Data items:
::::::::::

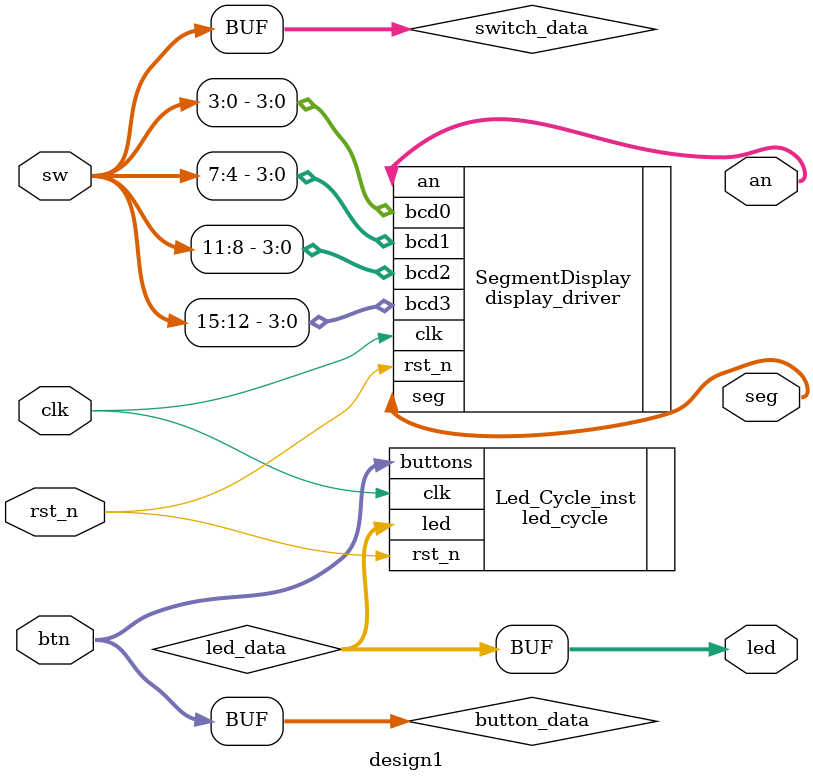
<source format=sv>
/*
 * Copyright (c) 2024 Devin Atkin
 * SPDX-License-Identifier: Apache-2.0
 */

`default_nettype none

module design1 (
    input  wire       clk,          // 100 MHz Basys 3 Clock
    input  wire       rst_n,        // Reset (active low)
    input  wire [15:0] sw,          // Basys 3 Switches
    input  wire [4:0]  btn,         // Basys 3 Buttons
    output wire [15:0] led,         // Basys 3 LEDs
    output wire [6:0]  seg,         // 7-segment display segments (A-G)
    output wire [3:0]  an           // 7-segment display anodes
);

    // Parameters
    parameter SWITCH_COUNT = 16;
    parameter BUTTON_COUNT = 5;
    parameter LED_COUNT = 16;

    // Internal signals
    logic [SWITCH_COUNT-1:0] switch_data;
    logic [BUTTON_COUNT-1:0] button_data;
    logic [LED_COUNT-1:0] led_data;

    // Connect Basys 3 switches and buttons to internal signals
    assign switch_data = sw;
    assign button_data = btn;

    // LED outputs
    assign led = led_data;

    // Display driver instantiation for Basys 3 7-segment display
    display_driver SegmentDisplay (
        .clk(clk),                   // 100 MHz System Clock
        .rst_n(rst_n),               // Active Low Reset
        .bcd0(switch_data[3:0]),     // BCD input for the first digit (seconds LSB)
        .bcd1(switch_data[7:4]),     // BCD input for the second digit (seconds MSB)
        .bcd2(switch_data[11:8]),    // BCD input for the third digit (minutes LSB)
        .bcd3(switch_data[15:12]),   // BCD input for the fourth digit (minutes MSB)
        .seg(seg),                   // Segment Outputs (A-G)
        .an(an)                      // Common Anode Outputs (0 = on, 1 = off)
    );

    // LED Cycle instantiation to control Basys 3 LEDs
    led_cycle Led_Cycle_inst (
        .clk(clk),
        .rst_n(rst_n),
        .buttons(button_data),
        .led(led_data)
    );

endmodule

</source>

::::::::::

YOUR GOAL: Your answer should be the exact lines above from the one with "assign switch_data = sw;" through the one with "MHz System Clock", both included, and nothing besides.

ANSWER SECTION:
    assign switch_data = sw;
    assign button_data = btn;

    // LED outputs
    assign led = led_data;

    // Display driver instantiation for Basys 3 7-segment display
    display_driver SegmentDisplay (
        .clk(clk),                   // 100 MHz System Clock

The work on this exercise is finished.